涼やかなそよ風が部屋に流れ込んで秋羅のひとまとめにしたくせの強い髪が揺れる。


「秋羅……その、真っ赤になられるとこっちも恥ずかしくなるからそろそろ慣れてくれないか」


こうも簡単に赤面が感染するのはなんだかむず痒い。耳がじわじわと熱い。


「だって……今更だけどさ」


クッションを抱きしめながら秋羅の薄紅色の唇が言葉を紡ぐ。


「悠一……カッコいいんだもん」


「!!」


予測不能の爆弾をどうにかしたい。

これを何度繰り返すのか、互いに真っ赤になって微妙に気まずい空気になった後に来るのは腹に絡まってくる白く細い腕。


「えへへ……だってそうだもん」


満面の笑みで俺を悶え殺しに来る。

仕返しとばかりと両手で秋羅の頭を掴み犬の撫でる要領でぼさぼさにする感覚で撫でる。
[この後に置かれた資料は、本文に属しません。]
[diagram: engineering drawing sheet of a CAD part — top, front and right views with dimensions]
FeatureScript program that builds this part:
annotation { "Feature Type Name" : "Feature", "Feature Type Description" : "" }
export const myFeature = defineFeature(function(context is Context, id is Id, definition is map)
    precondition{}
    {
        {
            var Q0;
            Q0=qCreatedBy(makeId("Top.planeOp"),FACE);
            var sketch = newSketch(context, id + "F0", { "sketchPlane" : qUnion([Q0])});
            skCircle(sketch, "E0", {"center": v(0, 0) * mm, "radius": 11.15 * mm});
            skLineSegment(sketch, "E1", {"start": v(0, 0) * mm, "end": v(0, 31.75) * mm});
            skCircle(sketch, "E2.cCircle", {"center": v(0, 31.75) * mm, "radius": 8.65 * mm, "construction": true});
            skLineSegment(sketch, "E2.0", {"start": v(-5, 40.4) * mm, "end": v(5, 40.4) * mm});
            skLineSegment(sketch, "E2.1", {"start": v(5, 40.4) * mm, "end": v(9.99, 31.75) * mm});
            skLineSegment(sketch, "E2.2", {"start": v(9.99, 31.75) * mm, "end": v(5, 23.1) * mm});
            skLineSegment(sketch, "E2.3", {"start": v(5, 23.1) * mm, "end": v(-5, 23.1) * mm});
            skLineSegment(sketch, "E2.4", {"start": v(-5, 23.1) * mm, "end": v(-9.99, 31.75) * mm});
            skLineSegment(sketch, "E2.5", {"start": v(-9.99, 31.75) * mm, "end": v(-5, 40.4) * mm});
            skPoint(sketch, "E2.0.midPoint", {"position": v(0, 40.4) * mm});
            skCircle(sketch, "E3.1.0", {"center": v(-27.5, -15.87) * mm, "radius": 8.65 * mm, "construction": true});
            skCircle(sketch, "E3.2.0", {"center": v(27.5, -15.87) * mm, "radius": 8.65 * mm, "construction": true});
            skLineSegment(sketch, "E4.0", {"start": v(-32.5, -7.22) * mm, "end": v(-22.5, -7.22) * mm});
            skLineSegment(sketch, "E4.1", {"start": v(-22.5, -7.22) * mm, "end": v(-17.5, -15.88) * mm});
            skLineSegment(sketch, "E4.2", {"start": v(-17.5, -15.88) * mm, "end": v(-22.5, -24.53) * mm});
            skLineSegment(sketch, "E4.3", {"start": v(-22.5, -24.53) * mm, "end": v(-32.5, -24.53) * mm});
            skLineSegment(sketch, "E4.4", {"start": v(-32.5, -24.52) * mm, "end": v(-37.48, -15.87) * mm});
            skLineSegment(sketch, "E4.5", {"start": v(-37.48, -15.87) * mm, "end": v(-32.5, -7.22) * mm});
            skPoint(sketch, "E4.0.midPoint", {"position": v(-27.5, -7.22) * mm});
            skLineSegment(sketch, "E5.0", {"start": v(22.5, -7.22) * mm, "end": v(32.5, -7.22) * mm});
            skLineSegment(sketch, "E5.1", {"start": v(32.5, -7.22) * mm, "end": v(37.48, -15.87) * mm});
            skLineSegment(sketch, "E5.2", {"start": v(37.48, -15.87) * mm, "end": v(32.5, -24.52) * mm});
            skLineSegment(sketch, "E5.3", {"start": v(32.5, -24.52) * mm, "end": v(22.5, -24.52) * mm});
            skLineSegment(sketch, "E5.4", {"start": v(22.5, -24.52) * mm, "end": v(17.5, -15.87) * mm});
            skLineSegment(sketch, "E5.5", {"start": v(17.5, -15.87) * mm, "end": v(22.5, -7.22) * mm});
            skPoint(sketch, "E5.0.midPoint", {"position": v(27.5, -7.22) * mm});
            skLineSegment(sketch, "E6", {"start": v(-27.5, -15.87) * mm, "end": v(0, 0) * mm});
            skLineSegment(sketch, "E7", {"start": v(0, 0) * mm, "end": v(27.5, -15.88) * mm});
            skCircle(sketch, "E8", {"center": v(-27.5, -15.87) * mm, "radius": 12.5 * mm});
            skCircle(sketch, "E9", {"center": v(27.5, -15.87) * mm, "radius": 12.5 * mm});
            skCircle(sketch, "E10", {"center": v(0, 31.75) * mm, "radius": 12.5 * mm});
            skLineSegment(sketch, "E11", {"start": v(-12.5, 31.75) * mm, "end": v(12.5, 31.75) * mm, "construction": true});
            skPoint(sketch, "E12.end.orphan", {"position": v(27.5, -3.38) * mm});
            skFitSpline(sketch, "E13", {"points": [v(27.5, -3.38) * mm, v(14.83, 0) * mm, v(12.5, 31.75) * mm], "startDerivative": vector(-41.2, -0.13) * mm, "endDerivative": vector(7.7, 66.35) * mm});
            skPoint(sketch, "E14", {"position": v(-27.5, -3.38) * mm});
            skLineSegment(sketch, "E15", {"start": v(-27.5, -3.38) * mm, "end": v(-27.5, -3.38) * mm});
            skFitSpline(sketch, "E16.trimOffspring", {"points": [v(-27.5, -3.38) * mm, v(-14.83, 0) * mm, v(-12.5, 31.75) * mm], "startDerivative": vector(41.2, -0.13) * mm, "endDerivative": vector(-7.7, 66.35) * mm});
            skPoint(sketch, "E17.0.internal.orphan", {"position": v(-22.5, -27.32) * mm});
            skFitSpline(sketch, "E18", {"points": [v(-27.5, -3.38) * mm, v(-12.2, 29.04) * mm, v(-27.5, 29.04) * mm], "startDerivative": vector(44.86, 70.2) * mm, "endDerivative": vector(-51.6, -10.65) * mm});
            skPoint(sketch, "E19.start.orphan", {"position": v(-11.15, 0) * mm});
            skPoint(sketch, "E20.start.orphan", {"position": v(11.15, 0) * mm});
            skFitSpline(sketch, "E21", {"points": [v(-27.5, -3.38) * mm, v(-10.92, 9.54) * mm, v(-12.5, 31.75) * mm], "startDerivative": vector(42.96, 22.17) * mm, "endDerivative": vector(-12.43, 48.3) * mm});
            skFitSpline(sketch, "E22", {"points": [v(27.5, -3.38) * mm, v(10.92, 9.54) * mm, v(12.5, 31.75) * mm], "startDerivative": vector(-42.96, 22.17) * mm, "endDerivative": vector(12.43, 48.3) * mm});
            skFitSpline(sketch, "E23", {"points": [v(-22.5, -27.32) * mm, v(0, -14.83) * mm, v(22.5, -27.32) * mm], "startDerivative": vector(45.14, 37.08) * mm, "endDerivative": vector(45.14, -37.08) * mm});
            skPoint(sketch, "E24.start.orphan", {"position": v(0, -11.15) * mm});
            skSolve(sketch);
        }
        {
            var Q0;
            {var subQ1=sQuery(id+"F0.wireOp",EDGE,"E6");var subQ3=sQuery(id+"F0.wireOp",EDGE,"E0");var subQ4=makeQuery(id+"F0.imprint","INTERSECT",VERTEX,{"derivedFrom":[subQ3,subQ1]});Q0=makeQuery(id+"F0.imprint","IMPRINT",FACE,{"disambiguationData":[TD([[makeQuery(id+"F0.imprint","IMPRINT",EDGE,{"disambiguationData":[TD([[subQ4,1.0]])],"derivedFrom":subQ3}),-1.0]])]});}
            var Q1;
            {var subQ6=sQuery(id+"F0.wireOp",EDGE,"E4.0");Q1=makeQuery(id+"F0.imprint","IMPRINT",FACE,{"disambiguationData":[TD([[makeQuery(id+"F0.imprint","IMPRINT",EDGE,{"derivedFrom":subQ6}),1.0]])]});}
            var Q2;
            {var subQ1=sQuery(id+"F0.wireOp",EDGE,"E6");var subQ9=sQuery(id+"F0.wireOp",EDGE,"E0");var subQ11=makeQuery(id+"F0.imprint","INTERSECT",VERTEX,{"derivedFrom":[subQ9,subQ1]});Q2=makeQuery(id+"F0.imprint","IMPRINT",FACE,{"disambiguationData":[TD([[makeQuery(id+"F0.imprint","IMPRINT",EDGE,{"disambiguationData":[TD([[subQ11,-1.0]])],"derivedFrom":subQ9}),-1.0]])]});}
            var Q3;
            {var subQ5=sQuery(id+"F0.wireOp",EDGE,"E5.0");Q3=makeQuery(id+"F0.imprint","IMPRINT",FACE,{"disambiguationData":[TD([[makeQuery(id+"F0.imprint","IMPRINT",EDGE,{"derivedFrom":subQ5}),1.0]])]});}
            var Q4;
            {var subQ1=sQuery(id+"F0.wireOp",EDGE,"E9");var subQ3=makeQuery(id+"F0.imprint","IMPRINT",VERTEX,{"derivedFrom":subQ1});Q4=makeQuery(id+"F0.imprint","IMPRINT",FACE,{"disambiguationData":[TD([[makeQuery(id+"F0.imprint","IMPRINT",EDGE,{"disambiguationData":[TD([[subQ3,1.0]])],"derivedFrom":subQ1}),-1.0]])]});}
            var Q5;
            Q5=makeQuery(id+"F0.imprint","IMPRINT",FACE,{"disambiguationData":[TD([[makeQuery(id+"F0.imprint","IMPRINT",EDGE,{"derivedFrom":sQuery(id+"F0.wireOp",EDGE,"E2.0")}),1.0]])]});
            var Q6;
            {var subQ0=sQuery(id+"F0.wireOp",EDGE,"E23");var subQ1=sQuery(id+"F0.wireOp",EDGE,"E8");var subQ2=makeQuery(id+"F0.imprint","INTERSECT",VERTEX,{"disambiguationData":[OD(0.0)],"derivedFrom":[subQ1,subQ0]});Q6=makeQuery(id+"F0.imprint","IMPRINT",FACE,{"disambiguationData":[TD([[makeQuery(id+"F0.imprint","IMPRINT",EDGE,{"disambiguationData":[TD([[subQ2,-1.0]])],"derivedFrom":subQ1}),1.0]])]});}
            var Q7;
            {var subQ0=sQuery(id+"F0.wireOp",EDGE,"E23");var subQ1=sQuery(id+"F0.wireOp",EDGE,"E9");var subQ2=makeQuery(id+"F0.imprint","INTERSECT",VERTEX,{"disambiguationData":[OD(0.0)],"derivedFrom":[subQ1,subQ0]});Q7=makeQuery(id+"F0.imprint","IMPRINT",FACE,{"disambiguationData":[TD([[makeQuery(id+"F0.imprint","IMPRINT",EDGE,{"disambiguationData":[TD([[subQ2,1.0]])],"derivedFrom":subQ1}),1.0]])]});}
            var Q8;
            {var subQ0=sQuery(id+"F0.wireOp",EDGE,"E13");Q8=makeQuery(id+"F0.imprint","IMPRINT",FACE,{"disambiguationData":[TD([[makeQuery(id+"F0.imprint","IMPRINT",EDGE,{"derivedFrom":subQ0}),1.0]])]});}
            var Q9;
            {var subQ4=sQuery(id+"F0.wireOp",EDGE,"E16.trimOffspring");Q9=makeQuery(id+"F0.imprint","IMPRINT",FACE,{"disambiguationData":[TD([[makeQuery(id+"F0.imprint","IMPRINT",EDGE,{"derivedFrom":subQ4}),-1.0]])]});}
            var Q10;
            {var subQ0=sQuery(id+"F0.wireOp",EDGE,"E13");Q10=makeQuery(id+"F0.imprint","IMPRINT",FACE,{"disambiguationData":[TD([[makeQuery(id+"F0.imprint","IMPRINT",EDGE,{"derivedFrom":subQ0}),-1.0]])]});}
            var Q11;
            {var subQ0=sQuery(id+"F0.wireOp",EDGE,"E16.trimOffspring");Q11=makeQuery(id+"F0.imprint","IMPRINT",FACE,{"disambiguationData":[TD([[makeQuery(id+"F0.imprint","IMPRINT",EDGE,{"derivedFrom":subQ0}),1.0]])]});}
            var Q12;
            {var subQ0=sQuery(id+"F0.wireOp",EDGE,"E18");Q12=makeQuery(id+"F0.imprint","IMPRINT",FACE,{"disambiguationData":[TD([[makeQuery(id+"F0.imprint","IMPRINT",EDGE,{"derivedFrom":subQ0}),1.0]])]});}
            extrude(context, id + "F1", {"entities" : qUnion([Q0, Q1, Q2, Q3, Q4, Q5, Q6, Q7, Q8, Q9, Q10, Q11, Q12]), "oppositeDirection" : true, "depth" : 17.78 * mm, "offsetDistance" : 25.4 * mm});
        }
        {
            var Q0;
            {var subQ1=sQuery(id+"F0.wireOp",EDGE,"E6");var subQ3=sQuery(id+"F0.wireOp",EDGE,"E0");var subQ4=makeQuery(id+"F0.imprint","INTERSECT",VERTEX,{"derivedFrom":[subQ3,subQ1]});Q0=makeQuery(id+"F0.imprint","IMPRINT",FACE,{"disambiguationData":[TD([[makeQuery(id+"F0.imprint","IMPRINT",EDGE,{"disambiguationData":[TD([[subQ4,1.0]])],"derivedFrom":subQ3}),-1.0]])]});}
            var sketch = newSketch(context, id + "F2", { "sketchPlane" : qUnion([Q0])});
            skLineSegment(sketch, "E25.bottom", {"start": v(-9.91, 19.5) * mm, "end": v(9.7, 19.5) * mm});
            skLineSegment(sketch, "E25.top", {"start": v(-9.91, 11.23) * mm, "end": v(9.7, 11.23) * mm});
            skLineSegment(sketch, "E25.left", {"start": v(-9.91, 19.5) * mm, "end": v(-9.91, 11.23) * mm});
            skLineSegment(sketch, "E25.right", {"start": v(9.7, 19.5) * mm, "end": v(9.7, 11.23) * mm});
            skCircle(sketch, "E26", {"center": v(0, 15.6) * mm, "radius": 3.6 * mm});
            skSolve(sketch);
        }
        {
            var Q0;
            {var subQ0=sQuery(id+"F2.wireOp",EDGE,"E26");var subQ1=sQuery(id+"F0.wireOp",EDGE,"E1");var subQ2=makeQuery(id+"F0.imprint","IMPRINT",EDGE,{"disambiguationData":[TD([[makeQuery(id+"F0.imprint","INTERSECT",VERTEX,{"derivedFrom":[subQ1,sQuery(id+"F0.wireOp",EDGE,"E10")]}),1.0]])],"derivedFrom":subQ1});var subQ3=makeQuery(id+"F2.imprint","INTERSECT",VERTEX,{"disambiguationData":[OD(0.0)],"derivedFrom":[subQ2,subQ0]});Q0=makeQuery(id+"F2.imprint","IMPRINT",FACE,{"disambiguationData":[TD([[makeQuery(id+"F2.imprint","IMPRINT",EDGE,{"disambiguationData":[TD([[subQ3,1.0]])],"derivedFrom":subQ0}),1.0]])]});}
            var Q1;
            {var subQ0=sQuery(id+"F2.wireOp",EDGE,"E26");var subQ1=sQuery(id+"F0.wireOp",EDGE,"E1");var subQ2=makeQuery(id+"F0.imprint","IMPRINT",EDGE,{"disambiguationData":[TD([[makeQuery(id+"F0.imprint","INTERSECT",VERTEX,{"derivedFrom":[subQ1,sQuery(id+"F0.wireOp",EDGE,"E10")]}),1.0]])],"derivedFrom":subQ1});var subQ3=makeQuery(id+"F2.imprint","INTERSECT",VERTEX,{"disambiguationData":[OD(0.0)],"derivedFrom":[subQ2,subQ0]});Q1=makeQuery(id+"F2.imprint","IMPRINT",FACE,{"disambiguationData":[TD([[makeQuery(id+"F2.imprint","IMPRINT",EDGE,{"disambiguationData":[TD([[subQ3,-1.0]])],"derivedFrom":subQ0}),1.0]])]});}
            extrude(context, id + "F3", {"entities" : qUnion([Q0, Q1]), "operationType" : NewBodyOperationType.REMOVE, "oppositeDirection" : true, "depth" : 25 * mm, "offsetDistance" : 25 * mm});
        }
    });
前と変わったと思ったところはわしゃわしゃと乱暴に頭を撫でた時、最初は「髪の毛が乱れる〜っ」て悲痛な声が「きゃーっ」と喜んでいる声に変わってきたこと。


「もっと撫でて……今度は優しく、ね?」


「……っ、はいはい」


少なからず秋羅に振り回されている感覚が否めないがここまで甘えられるのが俺だけだと思えば不思議と優越感が支配してくる。






もう時期、別れが来る。

恩人には連絡を入れたところ、返ってきた文面からは感謝と感激の感情がひしひしと伝わってきた。近いうちに秋羅を夫人とともに迎えに行くと書いてあった。このことは秋羅にはまだ伝えてない。


伝えたらきっと複雑な表情をとるだろう。

それだけは、したくなかった。

別れが近いことをわかっていながら恋人になったのはいささか考えが浅かったと思う自分がいることは変わりなかった。それでも秋羅のことが【異性】として好きという感情からは逃れなかった。


大人しく身を引くべきなのか。

秋羅の進む道を遮断してはいけない、わかっている。実に療養自体が秋羅の輝かしい進路をわき道へそらした要因かつ俺はその想定外のイレギュラー的もので。


秋羅の身体を抱き寄せ、頬を寄せる。

今だけは。まだ許されるはずだ。





秋羅のことを想い、深く愛することを。


隣で笑うことを。

愛らしい笑顔を独占することを。



そして、彼女に愛されることを。